Source: International Energy Agency

But, unlike with fossil fuels, just one country — China — has become the world leader in refining and processing these crucial elements for use in finished products. The singular exception is Indonesia, which, along with China, dominates nickel processing.

China’s ascendancy is the result of forward thinking by the country’s leadership. But it would be unwise for the rest of the world to rely on just one country for the processing of critical minerals. And as other countries build their home-grown mining, refining and processing capacity, they need to think about putting cooperation front and centre.

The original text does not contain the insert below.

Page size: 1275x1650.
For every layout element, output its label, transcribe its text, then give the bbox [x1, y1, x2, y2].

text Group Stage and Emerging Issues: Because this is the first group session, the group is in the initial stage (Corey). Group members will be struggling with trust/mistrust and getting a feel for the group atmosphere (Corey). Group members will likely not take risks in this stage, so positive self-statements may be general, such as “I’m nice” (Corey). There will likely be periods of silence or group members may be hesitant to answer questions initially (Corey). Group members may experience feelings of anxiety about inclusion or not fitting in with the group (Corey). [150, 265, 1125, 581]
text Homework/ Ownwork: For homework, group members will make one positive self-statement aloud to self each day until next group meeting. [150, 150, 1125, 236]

China, Europe, the United States and others are all investing billions of dollars to acquire access to critical minerals in Africa and South America. This is potentially exploitative. The countries in which the minerals are being mined know it, and are sensibly refusing to be used solely to provide raw materials for other people’s batteries, insisting that the processing of minerals into higher-value products happens within their borders, too. Indonesia, for example, has banned the export of nickel ore.

Groups of mineral-rich countries are discussing establishing cartels to allow them to exert more control over pricing. This includes Argentina, Bolivia and Chile, which are thought to hold half of the world’s known lithium reserves. Others are considering ‘friend-shoring’, whereby supply chains are created between friendly countries. This will inevitably lead to complications. Indonesia and the DRC, for example, are friends and trading partners with both China and the United States. From the perspective of economic security, it is not in the interests of any nation to partner with just one other country or group of countries.

Friend-shoring is also likely to fuel competition, inflate prices and send the many who cannot afford the going rate to the back of the queue. If anyone needs a lesson in the folly of this approach, they need look no further than to the immense damage caused by vaccine hoarding during the COVID-19 pandemic. Despite signing up to a global agreement to cooperate, richer countries outbid each other for vaccine supplies. By one estimate, more than one million lives had been lost by the end of 2021 because a few countries massively over-ordered vaccines, which meant there were not enough for everyone else when they were most needed (S. Moore et al. Nature Med. 28, 2416–2423; 2022).

The authors of a Comment article in Nature last week present one component of a better approach to critical-mineral use (Y. Geng et al. Nature 619, 248–251; 2023). They lay out clearly what is needed for a ‘circular economy’ in rare-earth elements, with an emphasis on reusing and recycling materials, rather than fuelling an ever-increasing demand for raw materials. This makes sense. There’s no logic to saving the planet from environmentally polluting technologies by using methods to secure critical minerals that are themselves environmentally damaging.

The international community has established cooperative structures on environmental issues such as climate change and deep-sea mining; if it can do that, genuine cooperation is also possible for the mining and processing of critical minerals. Full-blown intergovernmental agreements are complex and time-consuming to prepare, often pitting national interests against planetary ones. The results might be imperfect, but, without them, the alternative could be much worse.